How AMD Affects Vision
If you have AMD, you lose the ability to see fine details, both close-up and at a distance. This affects only your central vision. Your side, or peripheral, vision usually remains normal. For example, when people with AMD look at a clock, they can see the clock’s outline but cannot tell what time it is; similarly, they gradually lose the ability to recognise people’s faces.
Types of AMD
There are two types of AMD.
About 75% of people have a form called “early” or “dry” AMD, which develops when there is a build-up of waste material under the macula and thinning of the retina at the macula. Most people with this condition have near normal vision or milder sight loss.

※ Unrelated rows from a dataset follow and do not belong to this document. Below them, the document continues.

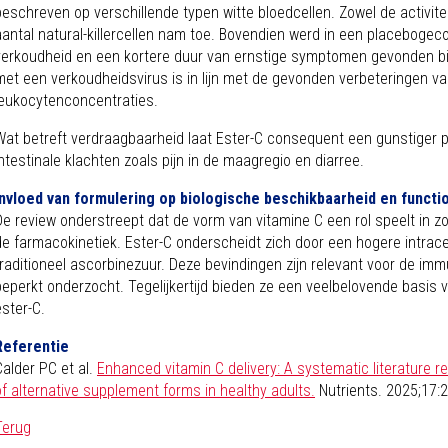
beschreven op verschillende typen witte bloedcellen. Zowel de activite
aantal natural-killercellen nam toe. Bovendien werd in een placebogeco
verkoudheid en een kortere duur van ernstige symptomen gevonden bij 
met een verkoudheidsvirus is in lijn met de gevonden verbeteringen 
leukocytenconcentraties.
Wat betreft verdraagbaarheid laat Ester-C consequent een gunstiger p
intestinale klachten zoals pijn in de maagregio en diarree.
Invloed van formulering op biologische beschikbaarheid en functio
De review onderstreept dat de vorm van vitamine C een rol speelt in z
de farmacokinetiek. Ester-C onderscheidt zich door een hogere intrace
traditioneel ascorbinezuur. Deze bevindingen zijn relevant voor de immu
beperkt onderzocht. Tegelijkertijd bieden ze een veelbelovende basis
ester-C.
Referentie
Calder PC et al.
Enhanced vitamin C delivery: A systematic literature r
of alternative supplement forms in healthy adults.
Nutrients. 2025;17:
Terug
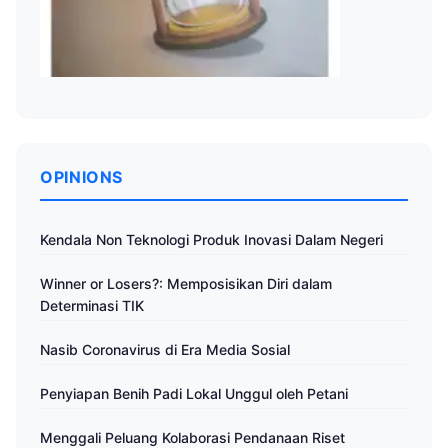
OPINIONS
Kendala Non Teknologi Produk Inovasi Dalam Negeri
Winner or Losers?: Memposisikan Diri dalam
Determinasi TIK
Nasib Coronavirus di Era Media Sosial
Penyiapan Benih Padi Lokal Unggul oleh Petani
Menggali Peluang Kolaborasi Pendanaan Riset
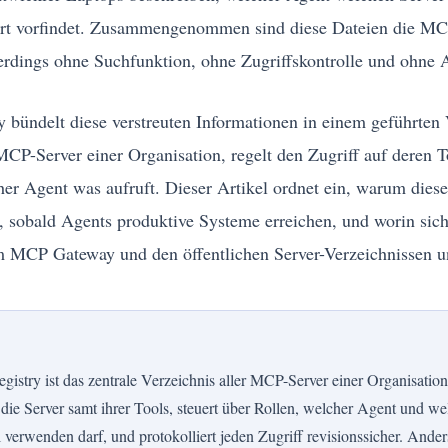
ort vorfindet. Zusammengenommen sind diese Dateien die MC
rdings ohne Suchfunktion, ohne Zugriffskontrolle und ohne A
bündelt diese verstreuten Informationen in einem geführten 
e MCP-Server einer Organisation, regelt den Zugriff auf deren 
cher Agent was aufruft. Dieser Artikel ordnet ein, warum dies
d, sobald Agents produktive Systeme erreichen, und worin si
m MCP Gateway und den öffentlichen Server-Verzeichnissen un
istry ist das zentrale Verzeichnis aller MCP-Server einer Organisation
t die Server samt ihrer Tools, steuert über Rollen, welcher Agent und w
 verwenden darf, und protokolliert jeden Zugriff revisionssicher. Ande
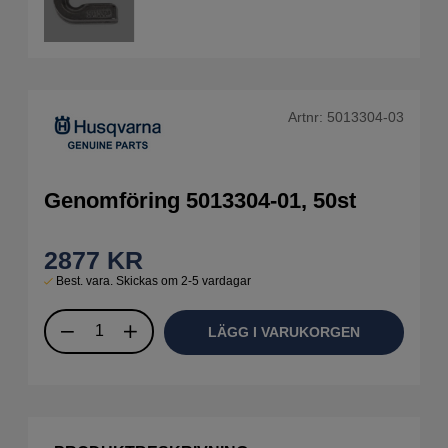
Artnr:
5013304-03
Genomföring 5013304-01, 50st
2877
KR
Best. vara. Skickas om 2-5 vardagar
LÄGG I VARUKORGEN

A minority of patients with early (dry) AMD can progress to the vision-threatening forms of AMD called late AMD.
The most common form of late AMD is “exudative” or “wet” AMD. This occurs when abnormal blood vessels grow underneath the retina. These unhealthy vessels leak blood and fluid, which can prevent the retina from working properly.
Eventually the bleeding and scarring can lead to severe permanent loss of central vision, but the eye is not usually at risk of losing all vision (going ‘blind’) as the ability to see in the periphery remains.
There is a rarer form of late AMD called geographic atrophy, where vision is lost through severe thinning or even loss of the macula tissue without any leaking blood vessels.
Treatment of AMD
Your consultant specialist will discuss your personalised treatment programme with you. However, below outlines the current treatment options available for AMD.
Here, we provide intravitreal injections (injections into the eye) for wet AMD using a medicine called anti VEGF medicines which, when injected into the eye on a regular basis, can stop the abnormal blood vessels growing, leaking and bleeding under the retina.
Most people with wet AMD need to have these injections several times a year. Laser treatment is also available for AMD, but is not effective for most cases.
There is currently no treatment for dry AMD.